Gib den folgenden Text über die Führung von Auszubildenden auf Distanz vollständig und wortgetreu wieder.

■ Seitenauszug
- - -
In vielen Branchen und Berufen hat sich die Arbeitssituation mit einem Schlag grundlegend verändert. Aktuelle Zahlen einer repräsentativen Studie des Branchenverbandes Bitkom (2020) zeigen, dass im März 2020 knapp jeder zweite Berufstätige im Homeoffice arbeitet. Im Vergleich zeigen Ergebnisse aus dem Jahr 2018 (Hammermann, Schmidt & Stettes, 2019) dass gerade einmal 22,3 Prozent mobiler Telearbeit nachgingen. Während in einigen Branchen wie der Bauwirtschaft oder der Chemie noch überwiegend vor Ort gearbeitet wird, sind Sie und Ihre Auszubildenden nun vielleicht an verschiedenen Orten oder zu unterschiedlichen Zeiten aktiv. Viele sind inzwischen hauptsächlich digital miteinander vernetzt. Vielleicht ist es sogar das erste Mal, dass in Ihrem Unternehmen Homeoffice überhaupt stattfindet.

Auch wenn Sie im Moment Ihre Azubis virtuell bzw. auf Distanz führen, so bestehen doch viele Ähnlichkeiten zu der gewohnten Führung vor Ort. Als virtuelle Führungskraft leiten und begleiten Sie also Auszubildende, die zwar nicht am gleichen Ort, aber trotzdem am gleichen Ziel arbeiten und die dabei weiter intensiv ihr Ausbildungsziel verfolgen. Wichtiger denn je ist es in dieser ungewohnten und unsicheren Situation, dass Sie Ihren Auszubildenden Orientierung geben.
- - -
■ Extrahierte Daten
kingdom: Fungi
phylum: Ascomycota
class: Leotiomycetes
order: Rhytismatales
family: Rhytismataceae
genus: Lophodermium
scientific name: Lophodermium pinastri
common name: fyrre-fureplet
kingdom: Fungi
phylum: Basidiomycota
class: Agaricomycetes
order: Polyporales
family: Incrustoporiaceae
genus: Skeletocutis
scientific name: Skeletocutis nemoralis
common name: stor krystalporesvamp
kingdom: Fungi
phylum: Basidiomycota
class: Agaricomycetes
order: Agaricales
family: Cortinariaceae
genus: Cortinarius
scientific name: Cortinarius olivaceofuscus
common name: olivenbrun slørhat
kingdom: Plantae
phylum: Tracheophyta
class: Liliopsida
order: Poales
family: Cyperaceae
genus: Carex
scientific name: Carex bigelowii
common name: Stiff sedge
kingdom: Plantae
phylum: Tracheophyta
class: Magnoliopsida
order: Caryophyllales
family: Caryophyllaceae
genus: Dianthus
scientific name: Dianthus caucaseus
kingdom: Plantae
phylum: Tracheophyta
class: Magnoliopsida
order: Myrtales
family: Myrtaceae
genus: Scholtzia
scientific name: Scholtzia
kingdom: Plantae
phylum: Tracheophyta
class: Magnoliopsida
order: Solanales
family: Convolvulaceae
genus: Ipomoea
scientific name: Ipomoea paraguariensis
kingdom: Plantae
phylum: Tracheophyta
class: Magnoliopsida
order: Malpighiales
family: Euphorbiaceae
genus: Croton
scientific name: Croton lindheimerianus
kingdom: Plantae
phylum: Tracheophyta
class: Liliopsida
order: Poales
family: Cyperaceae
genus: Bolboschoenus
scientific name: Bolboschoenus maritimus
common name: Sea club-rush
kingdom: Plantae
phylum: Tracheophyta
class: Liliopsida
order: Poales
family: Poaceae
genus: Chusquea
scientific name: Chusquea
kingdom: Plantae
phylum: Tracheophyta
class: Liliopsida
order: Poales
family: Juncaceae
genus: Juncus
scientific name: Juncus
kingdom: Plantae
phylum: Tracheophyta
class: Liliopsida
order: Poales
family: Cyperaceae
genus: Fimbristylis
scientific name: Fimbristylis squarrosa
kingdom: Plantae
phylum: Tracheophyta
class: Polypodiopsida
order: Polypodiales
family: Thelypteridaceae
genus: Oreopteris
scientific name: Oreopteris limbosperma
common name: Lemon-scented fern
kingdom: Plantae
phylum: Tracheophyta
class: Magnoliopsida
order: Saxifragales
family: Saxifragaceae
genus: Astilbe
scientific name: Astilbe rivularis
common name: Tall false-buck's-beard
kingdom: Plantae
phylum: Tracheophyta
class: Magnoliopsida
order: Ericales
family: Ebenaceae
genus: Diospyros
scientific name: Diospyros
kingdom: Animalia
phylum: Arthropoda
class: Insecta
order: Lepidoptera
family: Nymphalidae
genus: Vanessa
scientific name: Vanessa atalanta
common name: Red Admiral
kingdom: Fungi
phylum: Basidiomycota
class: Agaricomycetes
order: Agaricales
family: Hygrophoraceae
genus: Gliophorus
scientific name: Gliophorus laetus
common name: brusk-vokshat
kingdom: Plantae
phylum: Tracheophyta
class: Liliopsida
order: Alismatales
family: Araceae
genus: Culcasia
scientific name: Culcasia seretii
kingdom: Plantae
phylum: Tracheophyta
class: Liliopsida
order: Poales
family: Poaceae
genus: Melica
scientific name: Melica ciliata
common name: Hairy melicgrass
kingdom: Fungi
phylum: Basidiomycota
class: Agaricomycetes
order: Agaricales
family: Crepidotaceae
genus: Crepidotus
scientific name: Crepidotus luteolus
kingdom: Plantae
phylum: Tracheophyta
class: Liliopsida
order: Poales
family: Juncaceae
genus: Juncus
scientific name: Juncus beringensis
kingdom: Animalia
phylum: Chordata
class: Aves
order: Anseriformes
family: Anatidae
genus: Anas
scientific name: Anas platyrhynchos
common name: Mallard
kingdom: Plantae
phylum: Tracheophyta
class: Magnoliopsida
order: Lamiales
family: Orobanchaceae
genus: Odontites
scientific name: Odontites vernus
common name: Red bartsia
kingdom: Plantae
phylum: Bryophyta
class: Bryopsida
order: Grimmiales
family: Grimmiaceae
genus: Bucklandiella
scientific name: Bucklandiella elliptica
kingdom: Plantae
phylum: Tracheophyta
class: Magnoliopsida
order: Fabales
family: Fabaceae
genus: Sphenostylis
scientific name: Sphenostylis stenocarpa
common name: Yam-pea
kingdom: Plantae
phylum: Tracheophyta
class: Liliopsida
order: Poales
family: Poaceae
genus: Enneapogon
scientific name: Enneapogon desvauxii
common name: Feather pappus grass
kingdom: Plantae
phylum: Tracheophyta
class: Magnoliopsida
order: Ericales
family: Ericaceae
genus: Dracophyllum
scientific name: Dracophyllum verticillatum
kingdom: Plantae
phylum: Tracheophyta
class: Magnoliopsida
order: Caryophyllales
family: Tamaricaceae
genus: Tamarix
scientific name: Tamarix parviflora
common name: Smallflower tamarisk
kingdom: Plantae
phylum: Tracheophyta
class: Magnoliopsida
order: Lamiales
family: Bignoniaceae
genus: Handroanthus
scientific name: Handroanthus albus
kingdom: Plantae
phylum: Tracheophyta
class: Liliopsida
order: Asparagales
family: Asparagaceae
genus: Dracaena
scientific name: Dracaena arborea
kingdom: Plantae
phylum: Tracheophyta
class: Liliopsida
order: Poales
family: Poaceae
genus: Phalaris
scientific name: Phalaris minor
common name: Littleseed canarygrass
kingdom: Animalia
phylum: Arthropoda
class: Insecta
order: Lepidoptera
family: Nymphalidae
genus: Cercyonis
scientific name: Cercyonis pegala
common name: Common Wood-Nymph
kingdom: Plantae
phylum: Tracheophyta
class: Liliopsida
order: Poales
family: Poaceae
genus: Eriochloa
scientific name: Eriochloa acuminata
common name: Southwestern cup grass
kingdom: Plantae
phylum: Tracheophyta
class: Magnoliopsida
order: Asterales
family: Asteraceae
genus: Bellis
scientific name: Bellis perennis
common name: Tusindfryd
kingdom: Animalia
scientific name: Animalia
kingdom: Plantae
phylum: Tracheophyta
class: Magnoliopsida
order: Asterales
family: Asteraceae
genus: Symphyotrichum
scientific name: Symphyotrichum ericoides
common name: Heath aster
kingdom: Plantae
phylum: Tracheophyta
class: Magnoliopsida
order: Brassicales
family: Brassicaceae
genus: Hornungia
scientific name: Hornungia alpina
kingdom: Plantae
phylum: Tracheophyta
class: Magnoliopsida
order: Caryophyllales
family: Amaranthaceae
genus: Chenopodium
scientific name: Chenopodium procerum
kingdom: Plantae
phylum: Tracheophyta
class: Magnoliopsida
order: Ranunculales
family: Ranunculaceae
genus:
- - -
■ Antwort
In vielen Branchen und Berufen hat sich die Arbeitssituation mit einem Schlag grundlegend verändert. Aktuelle Zahlen einer repräsentativen Studie des Branchenverbandes Bitkom (2020) zeigen, dass im März 2020 knapp jeder zweite Berufstätige im Homeoffice arbeitet. Im Vergleich zeigen Ergebnisse aus dem Jahr 2018 (Hammermann, Schmidt & Stettes, 2019) dass gerade einmal 22,3 Prozent mobiler Telearbeit nachgingen. Während in einigen Branchen wie der Bauwirtschaft oder der Chemie noch überwiegend vor Ort gearbeitet wird, sind Sie und Ihre Auszubildenden nun vielleicht an verschiedenen Orten oder zu unterschiedlichen Zeiten aktiv. Viele sind inzwischen hauptsächlich digital miteinander vernetzt. Vielleicht ist es sogar das erste Mal, dass in Ihrem Unternehmen Homeoffice überhaupt stattfindet.

Auch wenn Sie im Moment Ihre Azubis virtuell bzw. auf Distanz führen, so bestehen doch viele Ähnlichkeiten zu der gewohnten Führung vor Ort. Als virtuelle Führungskraft leiten und begleiten Sie also Auszubildende, die zwar nicht am gleichen Ort, aber trotzdem am gleichen Ziel arbeiten und die dabei weiter intensiv ihr Ausbildungsziel verfolgen. Wichtiger denn je ist es in dieser ungewohnten und unsicheren Situation, dass Sie Ihren Auszubildenden Orientierung geben.